3 Poszkodowanemu przysługuje roszczenie o rentę, jeżeli wskutek uszkodzenia ciała lub rozstroju zdrowia zwiększyły się jego potrzeby. Zwiększenie potrzeb poszkodowanego polega na konieczności pokrycia kosztów utrzymania, powstałych wyłącznie w następstwie zdarzenia szkodzącego. Będą nimi wszelkie koszty związane z zapewnieniem poszkodowanemu stałej lub doraźnej opieki, koszty zmiany warunków bytowych, zmiany diety itp. W orzecznictwie podkreśla się przy tym, że do zasądzenia renty nie jest konieczne wykazanie, że poszkodowany rzeczywiście ponosi takie wydatki, wystarczające jest bowiem samo istnienie zwiększonych potrzeb jako następstwa czynu wyrządzającego szkodę. Odpowiada ona przy tym szkodzie wyrażającej się w stale powtarzających się wydatkach; roszczenie to jest zaś niezależne od sposobu wydatkowania uzyskanych z tego tytułu świadczeń. Wystarczające jest w tym wypadku samo istnienie zwiększonych potrzeb jako następstwa czynu wyrządzającego szkodę; poszkodowany nie jest zobowiązany do udowodnienia poniesionych wydatków i może dochodzić roszczenia także wówczas, jeżeli dysponuje wystarczającymi środkami z innych tytułów bądź też opiekę nad nim sprawują najbliżsi (
v. wyrok Sądu Najwyższego z 4 marca 1969 r., sygn. I PR 28/69, wyrok Sądu Najwyższego z 8 lutego 2012 r., sygn. V CSK 57/11).
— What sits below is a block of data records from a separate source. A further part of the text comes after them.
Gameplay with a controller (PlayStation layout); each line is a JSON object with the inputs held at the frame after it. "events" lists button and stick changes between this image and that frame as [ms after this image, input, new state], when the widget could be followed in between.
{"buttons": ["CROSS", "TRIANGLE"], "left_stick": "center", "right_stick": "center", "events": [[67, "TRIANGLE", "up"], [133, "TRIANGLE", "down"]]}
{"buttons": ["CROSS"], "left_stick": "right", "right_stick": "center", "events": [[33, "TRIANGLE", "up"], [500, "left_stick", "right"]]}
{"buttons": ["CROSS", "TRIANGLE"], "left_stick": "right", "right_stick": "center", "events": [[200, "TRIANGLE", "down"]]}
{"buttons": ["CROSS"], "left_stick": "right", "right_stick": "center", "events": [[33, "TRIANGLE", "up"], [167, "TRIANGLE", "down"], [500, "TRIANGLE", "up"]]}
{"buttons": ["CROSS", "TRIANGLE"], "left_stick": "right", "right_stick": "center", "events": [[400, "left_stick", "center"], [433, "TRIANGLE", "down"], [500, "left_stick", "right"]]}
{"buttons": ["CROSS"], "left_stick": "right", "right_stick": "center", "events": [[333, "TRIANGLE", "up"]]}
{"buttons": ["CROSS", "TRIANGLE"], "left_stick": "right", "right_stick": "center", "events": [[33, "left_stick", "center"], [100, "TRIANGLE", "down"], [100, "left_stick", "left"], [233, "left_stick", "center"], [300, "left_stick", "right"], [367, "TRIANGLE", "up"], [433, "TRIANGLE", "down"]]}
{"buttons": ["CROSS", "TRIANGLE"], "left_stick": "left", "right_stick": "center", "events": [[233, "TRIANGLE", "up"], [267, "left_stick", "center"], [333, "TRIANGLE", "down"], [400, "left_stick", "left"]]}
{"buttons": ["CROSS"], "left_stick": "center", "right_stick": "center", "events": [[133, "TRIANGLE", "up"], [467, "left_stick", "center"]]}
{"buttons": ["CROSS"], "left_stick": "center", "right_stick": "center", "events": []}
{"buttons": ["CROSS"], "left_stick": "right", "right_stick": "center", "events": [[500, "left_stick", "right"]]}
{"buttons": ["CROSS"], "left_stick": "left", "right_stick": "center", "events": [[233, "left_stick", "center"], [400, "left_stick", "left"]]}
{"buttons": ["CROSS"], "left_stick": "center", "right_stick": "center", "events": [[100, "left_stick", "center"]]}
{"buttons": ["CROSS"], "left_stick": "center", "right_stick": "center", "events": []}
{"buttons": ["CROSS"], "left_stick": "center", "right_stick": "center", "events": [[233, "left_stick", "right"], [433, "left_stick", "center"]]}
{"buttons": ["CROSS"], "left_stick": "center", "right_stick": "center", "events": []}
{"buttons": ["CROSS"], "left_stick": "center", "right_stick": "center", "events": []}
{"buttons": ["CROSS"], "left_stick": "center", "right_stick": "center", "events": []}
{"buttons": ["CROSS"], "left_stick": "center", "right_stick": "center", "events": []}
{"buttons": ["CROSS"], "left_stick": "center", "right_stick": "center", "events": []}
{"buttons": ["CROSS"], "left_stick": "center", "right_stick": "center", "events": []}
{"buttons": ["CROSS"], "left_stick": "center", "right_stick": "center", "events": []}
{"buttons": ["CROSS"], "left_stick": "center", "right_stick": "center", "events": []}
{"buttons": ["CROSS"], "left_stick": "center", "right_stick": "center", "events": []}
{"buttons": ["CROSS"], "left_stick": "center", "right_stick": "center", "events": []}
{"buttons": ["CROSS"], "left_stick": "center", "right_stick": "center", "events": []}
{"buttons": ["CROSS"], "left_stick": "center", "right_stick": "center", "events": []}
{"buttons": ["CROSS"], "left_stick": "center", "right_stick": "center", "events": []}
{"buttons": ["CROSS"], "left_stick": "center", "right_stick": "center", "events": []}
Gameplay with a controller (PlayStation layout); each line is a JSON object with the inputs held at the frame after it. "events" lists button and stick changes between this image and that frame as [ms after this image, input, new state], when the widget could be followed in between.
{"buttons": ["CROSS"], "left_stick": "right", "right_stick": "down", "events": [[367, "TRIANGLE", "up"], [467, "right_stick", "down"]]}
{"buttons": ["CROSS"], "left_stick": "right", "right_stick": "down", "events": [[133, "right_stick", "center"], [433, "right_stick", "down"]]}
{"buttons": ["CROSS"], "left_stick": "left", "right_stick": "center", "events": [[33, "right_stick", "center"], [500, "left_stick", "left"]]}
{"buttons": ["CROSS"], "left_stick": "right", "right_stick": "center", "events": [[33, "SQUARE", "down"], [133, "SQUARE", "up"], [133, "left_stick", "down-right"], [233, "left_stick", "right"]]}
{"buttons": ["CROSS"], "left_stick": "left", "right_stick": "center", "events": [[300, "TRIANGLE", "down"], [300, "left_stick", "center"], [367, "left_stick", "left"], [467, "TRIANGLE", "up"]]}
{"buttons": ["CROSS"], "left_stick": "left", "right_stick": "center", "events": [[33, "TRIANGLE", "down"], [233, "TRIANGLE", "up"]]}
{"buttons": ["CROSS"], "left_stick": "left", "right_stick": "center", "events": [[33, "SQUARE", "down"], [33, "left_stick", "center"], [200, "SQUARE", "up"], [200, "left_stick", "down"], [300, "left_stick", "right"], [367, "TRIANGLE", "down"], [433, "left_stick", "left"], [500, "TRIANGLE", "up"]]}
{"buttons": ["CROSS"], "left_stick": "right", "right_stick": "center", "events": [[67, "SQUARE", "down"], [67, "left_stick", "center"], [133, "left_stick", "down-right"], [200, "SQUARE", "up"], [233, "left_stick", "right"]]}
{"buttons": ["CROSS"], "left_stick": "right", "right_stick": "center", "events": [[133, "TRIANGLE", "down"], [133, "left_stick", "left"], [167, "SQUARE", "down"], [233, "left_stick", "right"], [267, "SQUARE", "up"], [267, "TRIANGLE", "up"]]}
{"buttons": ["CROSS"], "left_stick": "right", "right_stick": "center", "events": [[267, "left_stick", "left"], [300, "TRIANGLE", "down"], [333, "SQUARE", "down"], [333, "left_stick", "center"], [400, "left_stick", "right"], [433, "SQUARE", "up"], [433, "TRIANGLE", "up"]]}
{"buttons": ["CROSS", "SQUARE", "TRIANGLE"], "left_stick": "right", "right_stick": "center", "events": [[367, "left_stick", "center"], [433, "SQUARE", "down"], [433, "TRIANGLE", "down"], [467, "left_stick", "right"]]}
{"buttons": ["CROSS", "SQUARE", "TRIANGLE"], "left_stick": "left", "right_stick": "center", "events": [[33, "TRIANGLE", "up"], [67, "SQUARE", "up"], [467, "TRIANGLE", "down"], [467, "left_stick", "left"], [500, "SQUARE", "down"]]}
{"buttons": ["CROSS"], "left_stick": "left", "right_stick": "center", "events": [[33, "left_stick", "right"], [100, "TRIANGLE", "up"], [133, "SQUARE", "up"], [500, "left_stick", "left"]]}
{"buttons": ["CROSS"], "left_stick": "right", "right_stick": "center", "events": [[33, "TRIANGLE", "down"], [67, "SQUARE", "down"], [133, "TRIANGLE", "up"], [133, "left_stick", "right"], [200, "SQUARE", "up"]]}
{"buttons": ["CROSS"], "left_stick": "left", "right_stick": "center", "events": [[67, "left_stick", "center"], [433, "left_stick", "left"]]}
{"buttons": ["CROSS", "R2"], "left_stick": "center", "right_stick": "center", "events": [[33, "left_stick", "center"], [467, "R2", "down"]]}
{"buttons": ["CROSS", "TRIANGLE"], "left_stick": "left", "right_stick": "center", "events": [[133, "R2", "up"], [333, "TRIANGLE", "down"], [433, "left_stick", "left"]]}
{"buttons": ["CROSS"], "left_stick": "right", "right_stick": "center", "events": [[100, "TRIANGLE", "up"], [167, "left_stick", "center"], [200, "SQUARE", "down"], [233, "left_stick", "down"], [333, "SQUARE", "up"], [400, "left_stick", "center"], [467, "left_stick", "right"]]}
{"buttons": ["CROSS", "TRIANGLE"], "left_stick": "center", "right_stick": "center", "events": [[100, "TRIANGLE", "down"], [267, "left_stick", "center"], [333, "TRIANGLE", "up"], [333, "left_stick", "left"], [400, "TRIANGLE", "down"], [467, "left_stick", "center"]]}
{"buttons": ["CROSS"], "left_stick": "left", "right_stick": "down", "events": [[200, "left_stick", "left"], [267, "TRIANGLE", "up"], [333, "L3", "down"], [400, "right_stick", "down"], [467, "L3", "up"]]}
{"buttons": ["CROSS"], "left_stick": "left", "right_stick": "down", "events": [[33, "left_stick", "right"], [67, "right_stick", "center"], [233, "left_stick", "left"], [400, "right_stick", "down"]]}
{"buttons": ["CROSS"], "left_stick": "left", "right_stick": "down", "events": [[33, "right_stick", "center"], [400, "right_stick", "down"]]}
4 Ustalenie odpowiedzialności sprawcy szkody na przyszłość uzasadniane było w orzecznictwie sądowym zabezpieczeniem interesu prawnego poszkodowanego zasadzającego się na obowiązujących pierwotnie niekorzystnych regulacjach dotyczących biegu przedawnienia roszczenia odszkodowawczego oraz na złagodzeniu trudności dowodowych powodowanych upływem czasu pomiędzy wystąpieniem zdarzenia wywołującego szkodę, a dochodzeniem jej naprawienia. W związku z uchyleniem dotychczasowego art. 442 k.c. i zastąpieniem go art. 442
1 k.c. (Dz. U z 2007 r. Nr 80, poz. 538) wyeliminowano niebezpieczeństwo upływu terminu przedawnienia roszczenia o naprawienie szkody na osobie wcześniej niż szkoda ta się ujawniła. Złagodzenie skutków upływu terminu przedawnienia nie wyeliminowało jednak ryzyka późniejszych trudności dowodowych. Wprowadzenie nowej regulacji w art. 442
1 § 3 k.c. oznacza, że nie został w żaden sposób ograniczony czas, w jakim może ujawnić się szkoda na osobie. W tym stanie rzeczy kolejny proces odszkodowawczy może toczyć się nawet po dziesiątkach lat od wystąpienia zdarzenia wyrządzającego szkodę, kiedy zazwyczaj pojawiają się poważne trudności dowodowe. Przesądzenie w sentencji wyroku o odpowiedzialności pozwanego za szkody mogące powstać w przyszłości zwalnia natomiast poszkodowanego z obowiązku udowodnienia istnienia wszystkich przesłanek odpowiedzialności podmiotu, na którym odpowiedzialność taka już ciąży. Z tych względów Sąd Najwyższy przyjął, że pod rządem art. 442
1 § 3 k.c. powód dochodzący naprawienia szkody na osobie może mieć interes prawny w ustaleniu odpowiedzialności pozwanego za szkody mogące powstać w przyszłości (
v. uchwała z 24 lutego 2009 r., III CZP 2/09 oraz wyrok z 11 marca 2010 r., IV CSK 410/09). Sformułowanie wskazujące na fakultatywność takiego rozstrzygnięcia nie jest przypadkowe, bowiem jak wskazał Sąd Najwyższy, żądanie strony powodowej musi uwzględniać okoliczności konkretnego przypadku.